Richard Fedor Leopold Dehmel (18 November 1863 – 8 February 1920) was a German poet and writer.

A forester's son, Richard Dehmel was born in Hermsdorf near Wendisch Buchholz (now a part of Münchehofe) in the Brandenburg Province of the Prussian Kingdom.

He got his first impressions of nature, wandering the oak forests tended by his father, and first attended school in his hometown. He then attended the Sophiengymnasium (a Berlin gymnasium) yet was expelled after clashing with the headteacher. He finished his school days in Danzig and, subsequently, studied the natural sciences, economics, literature, and philosophy at Humboldt-Universität zu Berlin in Berlin and then at Leipzig University, where he obtained a doctorate in economics with a thesis on the insurance industry. He then worked as a secretary at a fire insurance association, and remained in this position, after the publication of his second volume of poetry, he turned full-time writer.

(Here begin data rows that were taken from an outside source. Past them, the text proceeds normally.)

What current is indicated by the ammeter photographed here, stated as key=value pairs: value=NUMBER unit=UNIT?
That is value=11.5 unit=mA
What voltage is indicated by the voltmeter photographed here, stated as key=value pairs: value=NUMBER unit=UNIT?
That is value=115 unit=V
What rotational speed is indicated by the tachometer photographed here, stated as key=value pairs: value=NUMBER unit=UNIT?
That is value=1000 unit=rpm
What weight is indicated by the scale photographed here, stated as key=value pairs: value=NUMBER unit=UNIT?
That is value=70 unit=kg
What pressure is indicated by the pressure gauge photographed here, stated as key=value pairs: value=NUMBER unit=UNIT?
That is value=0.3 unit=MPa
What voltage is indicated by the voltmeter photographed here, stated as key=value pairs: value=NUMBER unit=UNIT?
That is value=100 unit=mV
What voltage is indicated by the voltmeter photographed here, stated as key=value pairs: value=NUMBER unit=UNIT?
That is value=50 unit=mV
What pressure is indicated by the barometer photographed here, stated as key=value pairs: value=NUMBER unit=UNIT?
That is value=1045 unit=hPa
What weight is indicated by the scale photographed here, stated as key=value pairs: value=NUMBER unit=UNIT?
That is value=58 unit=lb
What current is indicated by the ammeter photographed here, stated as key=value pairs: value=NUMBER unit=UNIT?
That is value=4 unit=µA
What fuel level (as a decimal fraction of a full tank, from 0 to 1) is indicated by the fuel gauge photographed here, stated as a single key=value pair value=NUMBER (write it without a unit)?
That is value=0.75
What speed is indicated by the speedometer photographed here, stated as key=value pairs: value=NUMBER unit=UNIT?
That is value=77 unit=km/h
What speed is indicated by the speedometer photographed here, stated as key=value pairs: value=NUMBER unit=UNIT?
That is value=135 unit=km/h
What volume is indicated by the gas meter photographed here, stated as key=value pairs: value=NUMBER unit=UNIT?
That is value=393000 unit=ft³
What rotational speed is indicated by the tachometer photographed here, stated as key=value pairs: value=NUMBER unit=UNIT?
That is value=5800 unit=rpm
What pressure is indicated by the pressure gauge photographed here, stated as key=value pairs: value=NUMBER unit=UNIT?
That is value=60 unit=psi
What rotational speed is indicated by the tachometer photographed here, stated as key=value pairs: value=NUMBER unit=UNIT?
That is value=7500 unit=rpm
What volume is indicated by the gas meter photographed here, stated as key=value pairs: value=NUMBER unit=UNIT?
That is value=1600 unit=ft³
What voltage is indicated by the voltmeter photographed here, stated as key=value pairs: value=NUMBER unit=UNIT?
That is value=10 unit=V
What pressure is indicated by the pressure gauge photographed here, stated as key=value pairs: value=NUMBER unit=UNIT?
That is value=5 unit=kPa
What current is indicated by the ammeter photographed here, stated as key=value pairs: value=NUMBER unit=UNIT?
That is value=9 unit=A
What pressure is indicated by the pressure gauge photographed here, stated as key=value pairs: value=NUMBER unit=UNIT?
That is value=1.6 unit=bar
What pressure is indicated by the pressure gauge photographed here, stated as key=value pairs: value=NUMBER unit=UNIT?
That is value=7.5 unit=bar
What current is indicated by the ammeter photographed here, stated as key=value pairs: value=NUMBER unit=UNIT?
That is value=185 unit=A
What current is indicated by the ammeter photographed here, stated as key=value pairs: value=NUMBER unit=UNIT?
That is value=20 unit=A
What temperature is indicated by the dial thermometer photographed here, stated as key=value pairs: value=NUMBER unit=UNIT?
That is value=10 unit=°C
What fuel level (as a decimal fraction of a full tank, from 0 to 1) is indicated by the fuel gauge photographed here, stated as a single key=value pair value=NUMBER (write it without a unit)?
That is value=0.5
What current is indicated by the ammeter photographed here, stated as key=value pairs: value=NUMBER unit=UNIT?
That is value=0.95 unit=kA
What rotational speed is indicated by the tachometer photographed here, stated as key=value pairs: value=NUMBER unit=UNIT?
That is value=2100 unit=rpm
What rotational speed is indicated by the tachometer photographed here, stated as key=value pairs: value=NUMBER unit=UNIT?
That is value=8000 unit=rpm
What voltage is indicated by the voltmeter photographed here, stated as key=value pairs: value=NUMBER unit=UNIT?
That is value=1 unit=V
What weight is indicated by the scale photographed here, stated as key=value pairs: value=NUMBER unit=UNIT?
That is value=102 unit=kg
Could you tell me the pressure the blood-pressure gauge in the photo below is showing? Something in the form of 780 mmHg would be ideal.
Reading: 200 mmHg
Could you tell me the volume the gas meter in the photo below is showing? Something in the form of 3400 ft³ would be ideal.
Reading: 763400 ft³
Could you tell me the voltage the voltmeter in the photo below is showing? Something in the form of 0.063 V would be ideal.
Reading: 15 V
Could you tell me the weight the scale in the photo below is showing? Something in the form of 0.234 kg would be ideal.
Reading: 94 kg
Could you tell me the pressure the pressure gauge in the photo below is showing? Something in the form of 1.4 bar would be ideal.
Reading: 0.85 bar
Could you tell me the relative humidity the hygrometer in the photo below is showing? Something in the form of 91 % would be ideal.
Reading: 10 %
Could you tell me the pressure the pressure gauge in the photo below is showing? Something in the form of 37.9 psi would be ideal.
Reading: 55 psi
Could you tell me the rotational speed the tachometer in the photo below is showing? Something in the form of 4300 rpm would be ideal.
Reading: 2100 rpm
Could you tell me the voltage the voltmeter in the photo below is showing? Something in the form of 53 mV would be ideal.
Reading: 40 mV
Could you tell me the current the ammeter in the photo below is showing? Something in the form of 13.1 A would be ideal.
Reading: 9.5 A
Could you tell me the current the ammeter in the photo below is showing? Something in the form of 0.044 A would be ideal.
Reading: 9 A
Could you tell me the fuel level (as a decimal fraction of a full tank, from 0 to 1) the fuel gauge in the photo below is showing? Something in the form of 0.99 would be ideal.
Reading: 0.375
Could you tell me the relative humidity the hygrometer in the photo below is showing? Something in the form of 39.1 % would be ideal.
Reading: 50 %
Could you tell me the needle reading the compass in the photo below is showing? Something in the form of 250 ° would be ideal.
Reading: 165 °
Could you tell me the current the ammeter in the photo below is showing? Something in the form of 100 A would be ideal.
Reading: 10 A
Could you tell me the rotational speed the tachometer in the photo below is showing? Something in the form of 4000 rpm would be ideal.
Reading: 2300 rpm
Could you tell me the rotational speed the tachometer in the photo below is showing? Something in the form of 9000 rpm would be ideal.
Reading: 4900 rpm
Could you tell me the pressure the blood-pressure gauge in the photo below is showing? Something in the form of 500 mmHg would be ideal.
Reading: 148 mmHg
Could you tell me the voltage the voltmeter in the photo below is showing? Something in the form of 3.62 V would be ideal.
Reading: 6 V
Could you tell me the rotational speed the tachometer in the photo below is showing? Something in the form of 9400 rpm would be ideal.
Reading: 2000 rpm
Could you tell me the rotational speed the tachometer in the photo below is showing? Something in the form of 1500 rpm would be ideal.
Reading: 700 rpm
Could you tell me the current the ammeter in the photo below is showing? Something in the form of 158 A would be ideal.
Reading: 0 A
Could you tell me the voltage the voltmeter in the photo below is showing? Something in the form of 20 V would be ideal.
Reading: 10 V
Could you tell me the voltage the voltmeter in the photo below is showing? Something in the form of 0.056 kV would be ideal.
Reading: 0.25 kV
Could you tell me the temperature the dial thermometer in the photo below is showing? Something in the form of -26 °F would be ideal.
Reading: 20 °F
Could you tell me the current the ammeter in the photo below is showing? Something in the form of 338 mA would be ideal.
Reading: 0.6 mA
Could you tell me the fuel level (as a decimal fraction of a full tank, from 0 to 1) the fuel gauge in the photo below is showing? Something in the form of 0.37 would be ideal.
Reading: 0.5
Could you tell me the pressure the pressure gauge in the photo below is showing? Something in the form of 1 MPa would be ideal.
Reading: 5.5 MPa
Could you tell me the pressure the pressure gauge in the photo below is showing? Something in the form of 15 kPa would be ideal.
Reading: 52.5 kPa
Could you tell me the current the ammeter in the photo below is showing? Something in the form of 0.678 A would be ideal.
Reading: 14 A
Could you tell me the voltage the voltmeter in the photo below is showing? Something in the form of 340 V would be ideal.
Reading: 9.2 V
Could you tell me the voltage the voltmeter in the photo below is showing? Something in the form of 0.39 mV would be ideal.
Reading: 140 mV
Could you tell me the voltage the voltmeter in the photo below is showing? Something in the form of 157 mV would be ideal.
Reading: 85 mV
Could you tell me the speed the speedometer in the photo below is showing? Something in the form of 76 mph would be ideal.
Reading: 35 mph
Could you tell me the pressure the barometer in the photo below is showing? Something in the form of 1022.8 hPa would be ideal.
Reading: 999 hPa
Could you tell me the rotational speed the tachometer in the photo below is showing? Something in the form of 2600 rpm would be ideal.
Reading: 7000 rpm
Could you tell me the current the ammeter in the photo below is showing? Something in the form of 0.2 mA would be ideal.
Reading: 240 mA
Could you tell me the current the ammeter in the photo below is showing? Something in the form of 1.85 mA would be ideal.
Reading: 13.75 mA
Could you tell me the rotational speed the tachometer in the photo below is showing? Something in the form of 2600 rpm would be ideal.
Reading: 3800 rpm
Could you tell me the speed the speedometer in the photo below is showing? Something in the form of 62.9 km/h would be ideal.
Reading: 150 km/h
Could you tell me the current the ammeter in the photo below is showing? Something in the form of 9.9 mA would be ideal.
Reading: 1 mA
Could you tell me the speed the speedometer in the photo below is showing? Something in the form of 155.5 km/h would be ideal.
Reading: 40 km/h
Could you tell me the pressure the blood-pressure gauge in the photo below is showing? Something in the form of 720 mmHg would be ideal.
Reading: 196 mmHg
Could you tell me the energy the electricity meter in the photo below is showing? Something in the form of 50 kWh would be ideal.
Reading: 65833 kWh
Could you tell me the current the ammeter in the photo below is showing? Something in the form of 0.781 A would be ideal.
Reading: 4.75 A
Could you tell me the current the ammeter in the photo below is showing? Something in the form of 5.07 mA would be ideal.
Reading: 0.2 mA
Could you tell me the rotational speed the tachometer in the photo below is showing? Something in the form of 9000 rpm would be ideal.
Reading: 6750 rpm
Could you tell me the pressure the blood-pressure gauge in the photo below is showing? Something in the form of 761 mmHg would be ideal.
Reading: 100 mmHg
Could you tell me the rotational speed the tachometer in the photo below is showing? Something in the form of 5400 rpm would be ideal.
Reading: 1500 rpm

In 1889, Dehmel married Paula Oppenheimer, sister of Franz Oppenheimer. He became active as a writer and co-founded Pan magazine in 1894. Dehmel divorced Paula in 1899 and traveled Europe with Ida Auerbach (née Coblentz), who had formerly been engaged to Dehmel's rival Stefan George. Dehmel married Ida in 1901, and that same year they settled in Hamburg.

Dehmel's poetic volume Weib und Welt (Woman and World) triggered a scandal in the late 1890s: denounced by the deeply conservative poet Börries von Münchhausen, Dehmel was tried for obscenity and blasphemy. Despite being acquitted on technical grounds, the court condemned the work as obscene and blasphemous and ordered that it be burned. Dehmel would again be prosecuted for obscenity and blasphemy, but again acquitted as earlier.